扭头看到张世杰也在全神贯注后扑空,水花迸溅沾湿他高高挽起的衣袖与脸庞,忽然间竟恢复好心情,拨起水嘲笑他废了半晌功夫同样一无所获,张世杰随手反击,欢声笑语荡漾在小河间。
天晚了,玩够了该回家了。
楚柔叶看到月光洒在他衣上,暗纹折出光斑,头发一丝不苟拘束,侧颜静美,眉眼柔和,嘴角含笑。
这么高兴?
张世杰看着地面,余光偷偷瞄一眼身旁的人再迅速收回,扭头看向对面,片刻端正身子依旧四平八稳走着,仿若无事发生。楚柔叶次次皆未看到东西,可他总往那边看什么呢?何物如此吸引?
走累了,回家的路有些远啊。
张世杰并未注意楚柔叶慢下来,还在想着说些话,他很小时也随着一群玩伴往水边跑,但被父亲找到后厉声训斥,还抱起他往水里虚抛,一只鞋子都沉入水底。那是一片水塘,可那之后他再也未去过任何水域,因“往水边玩会溺毙、有蜞、水虺”,因“你是父母唯一的孩子,休让父母操心”。

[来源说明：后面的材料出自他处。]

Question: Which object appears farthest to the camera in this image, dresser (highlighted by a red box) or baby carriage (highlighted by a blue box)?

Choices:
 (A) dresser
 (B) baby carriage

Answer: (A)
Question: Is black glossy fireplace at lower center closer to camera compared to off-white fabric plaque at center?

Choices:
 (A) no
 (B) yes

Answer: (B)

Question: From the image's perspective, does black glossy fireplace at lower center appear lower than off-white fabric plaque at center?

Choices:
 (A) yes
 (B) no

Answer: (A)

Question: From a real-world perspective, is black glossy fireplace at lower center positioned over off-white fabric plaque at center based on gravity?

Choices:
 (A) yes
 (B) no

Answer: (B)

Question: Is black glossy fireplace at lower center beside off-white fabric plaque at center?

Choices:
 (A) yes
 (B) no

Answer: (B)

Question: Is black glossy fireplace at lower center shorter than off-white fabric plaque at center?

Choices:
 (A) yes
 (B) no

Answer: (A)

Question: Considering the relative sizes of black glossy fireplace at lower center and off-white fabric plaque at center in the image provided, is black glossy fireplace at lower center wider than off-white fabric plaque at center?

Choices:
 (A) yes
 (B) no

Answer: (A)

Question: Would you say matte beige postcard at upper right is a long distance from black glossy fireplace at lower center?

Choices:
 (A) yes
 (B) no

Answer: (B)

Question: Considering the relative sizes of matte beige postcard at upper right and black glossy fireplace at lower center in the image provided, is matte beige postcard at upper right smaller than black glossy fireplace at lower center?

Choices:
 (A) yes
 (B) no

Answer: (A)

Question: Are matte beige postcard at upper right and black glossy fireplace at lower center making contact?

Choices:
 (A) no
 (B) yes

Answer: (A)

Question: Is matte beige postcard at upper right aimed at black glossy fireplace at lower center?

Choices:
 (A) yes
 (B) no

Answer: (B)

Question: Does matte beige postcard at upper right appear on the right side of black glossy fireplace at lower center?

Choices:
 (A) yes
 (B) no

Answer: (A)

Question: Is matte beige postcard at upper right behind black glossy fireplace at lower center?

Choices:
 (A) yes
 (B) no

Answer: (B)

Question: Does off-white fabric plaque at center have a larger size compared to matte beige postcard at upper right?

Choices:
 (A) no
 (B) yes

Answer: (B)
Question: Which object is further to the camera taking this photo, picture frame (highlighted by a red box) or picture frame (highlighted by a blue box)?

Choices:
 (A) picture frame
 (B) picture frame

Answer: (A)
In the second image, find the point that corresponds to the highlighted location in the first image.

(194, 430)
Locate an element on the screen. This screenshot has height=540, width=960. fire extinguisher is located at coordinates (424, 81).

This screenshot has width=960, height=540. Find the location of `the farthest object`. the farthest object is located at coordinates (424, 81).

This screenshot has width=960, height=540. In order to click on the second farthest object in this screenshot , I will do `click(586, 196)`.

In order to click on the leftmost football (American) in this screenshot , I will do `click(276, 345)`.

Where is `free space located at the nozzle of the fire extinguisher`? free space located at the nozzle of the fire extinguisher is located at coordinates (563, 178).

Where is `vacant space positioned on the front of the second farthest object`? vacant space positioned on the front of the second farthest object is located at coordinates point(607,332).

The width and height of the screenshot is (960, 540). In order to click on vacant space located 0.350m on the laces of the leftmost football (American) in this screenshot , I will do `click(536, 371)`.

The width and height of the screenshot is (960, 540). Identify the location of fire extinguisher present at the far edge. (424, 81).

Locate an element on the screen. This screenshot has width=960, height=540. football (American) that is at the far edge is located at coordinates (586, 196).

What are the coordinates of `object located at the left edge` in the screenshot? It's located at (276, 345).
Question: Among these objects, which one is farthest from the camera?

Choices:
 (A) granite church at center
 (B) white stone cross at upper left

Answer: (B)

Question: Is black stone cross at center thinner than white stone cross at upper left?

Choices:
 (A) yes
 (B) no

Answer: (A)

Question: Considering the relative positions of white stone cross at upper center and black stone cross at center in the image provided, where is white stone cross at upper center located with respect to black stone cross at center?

楚柔叶看他自己在前面走怪可怜的,遂跑过去奋力一跳箍上他的颈,“姓张的你真不解风情!我都落在后面你也不晓得等等!哼,你背背我!”
张世杰几乎是同时收紧手,像之前很多次偷袭一样,虽未察觉楚柔叶落在身后,但每当她来时总能稳稳接住这重量。也不知为何,大抵是她总爱突然出击自己早养成习惯,可明明她第一次跳上来时也未失误,他说不清楚,总之此前的空虚竟被身后这沉甸甸一下子填满。
张世杰背着楚柔叶走过树林,行至和光街,楚柔叶呼呼的纸轮夺去目光,这是会流动的星光,还五彩斑斓。
楚柔叶与张世杰拿着风车乐得合不拢嘴,风儿吹过,风车轻轻旋转,两个人孩子般牵着手,一蹦一跳回了家。
卧房,楚柔叶喝罢雪梨羹,举着另一碗要张世杰一定尝尝,他婉拒。
“哼,我自己喝。”
“少喝些,夜间喝甜水牙不好。”母亲总会这样提醒,渐渐的他对甜食也不再执着。
“别管我。”楚柔叶说着推开他的脸,不想喝你也别看啊。
张世杰悄悄咽口水。
“哎?你干什么?我喝完了!”
“嗯,我尝尝。”搂上楚柔叶的腰,倾身吻她嘴角,甜甜的,软软的,像她一样。
楚柔叶震惊,这是一个“食不言寝不语”的人能做出来的事吗?
……
“你这个人……怎么不知……道累一样!”楚柔叶喘息间咬牙挤出一句话,这谁承得住?
“是有些累了。”他抱起公主往内阁走去,楚柔叶懒懒挂在他身上气得要命,转眼就进了浴桶,温柔的水没过胸口。
一阵哗啦啦的水声后楚柔叶慵懒抬起一只眼皮查看,随即弹起来:“你!你……厚颜无耻!”张世杰靠过来:“不敢,公主身娇体弱应妥当些,臣自小心。”
楚柔叶躲不及,伏在浴桶沿上捂住耳朵,无奈看着清水荡出来打湿地面,怀疑自己嫁的是什么?男人都这样?早知道求父皇将她嫁给那个病歪歪的周郎,指不定这会子都当上寡妇四处游玩再没人管了。